Albert Wilkes looked obstinate as he retorted:

“I saw his car all right, and him in it. Passed us in the street close to the Assembly Rooms.”

“Anything special about that car of his?” inquired Stokes, eyeing Wilkes severely. “How should you know one car from another?”

“I know that Daimler,” said Wilkes obstinately. “I tell you I saw it under the street lamps, and it’d got a big yellow flower in front, like Colonel Merryl had on his. I tell you I saw Mr. Conyers quite close. He’d got a light-coloured coat on and that big hat of his.”
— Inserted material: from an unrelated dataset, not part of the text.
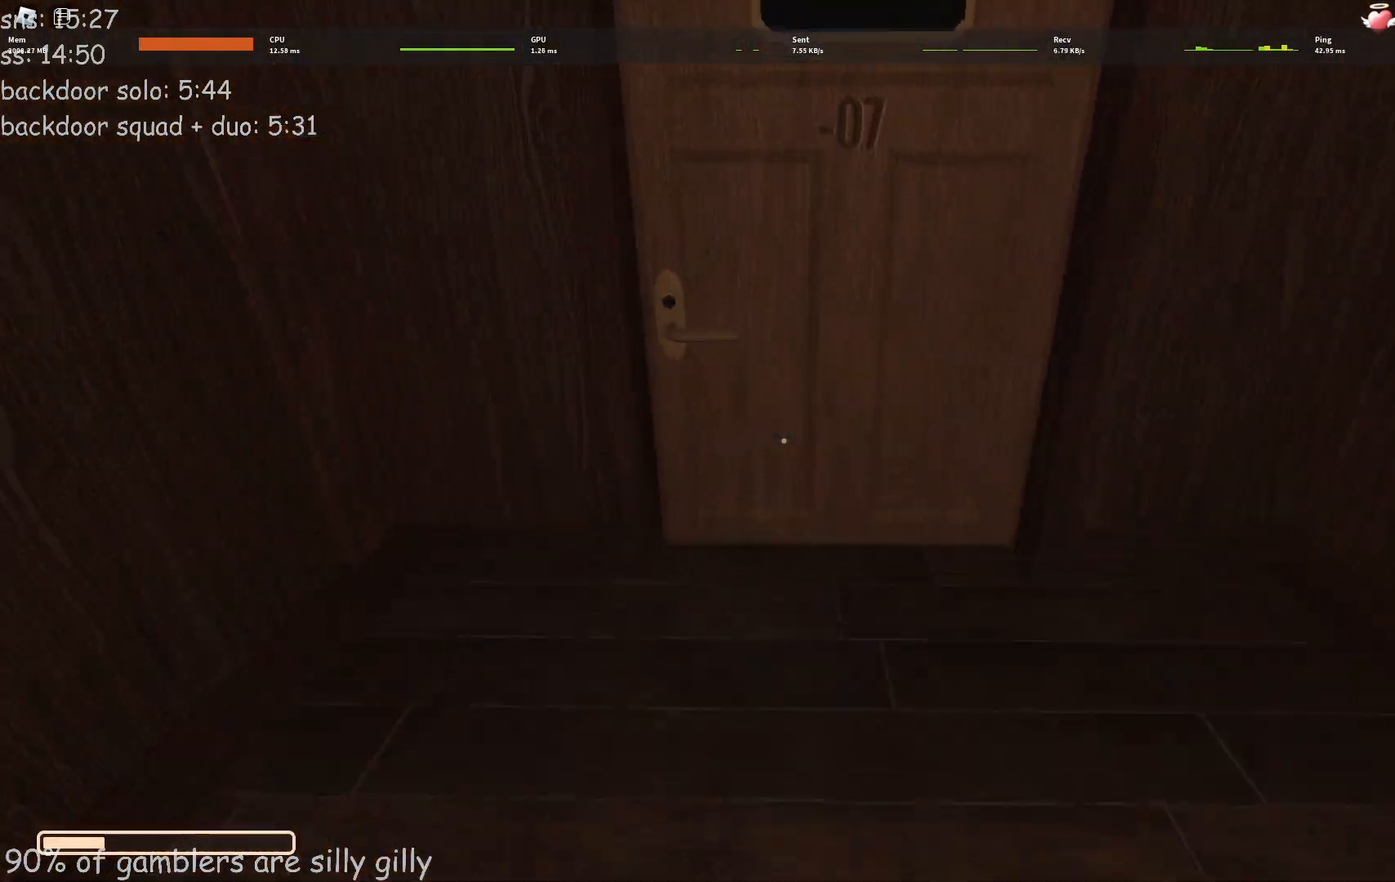
{"keys": ["w"], "events": []}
Stokes stood with his chest well puffed out, feeling very important.

“Now why didn’t you tell Mr. Boles about this?”

Wilkes went very red.

“I got sick of him grumbling at me. I tried to say I hadn’t been in Wenderby, in case he sacked me. Besides, I don’t want to go giving no evidence to the police. They just worry the life out of you if you once get mixed up with them. There’s other people saw that Daimler as well as me. Let them talk.”

Stokes looked down at the cringing young fellow thoughtfully. Boles, he knew, had the name of a hard master. He was amiable enough among his fellow tradesmen, but it was said that he bullied his assistants, and was a close, suspicious man in business. Wilkes, moreover, might find it difficult to get another job if Boles sacked him, for he had a slow mind and a poor physique. Stokes felt that he understood the situation, and moreover, he felt one up on Boles. He had got this important evidence out of Wilkes by speaking firmly, yet kindly, to him.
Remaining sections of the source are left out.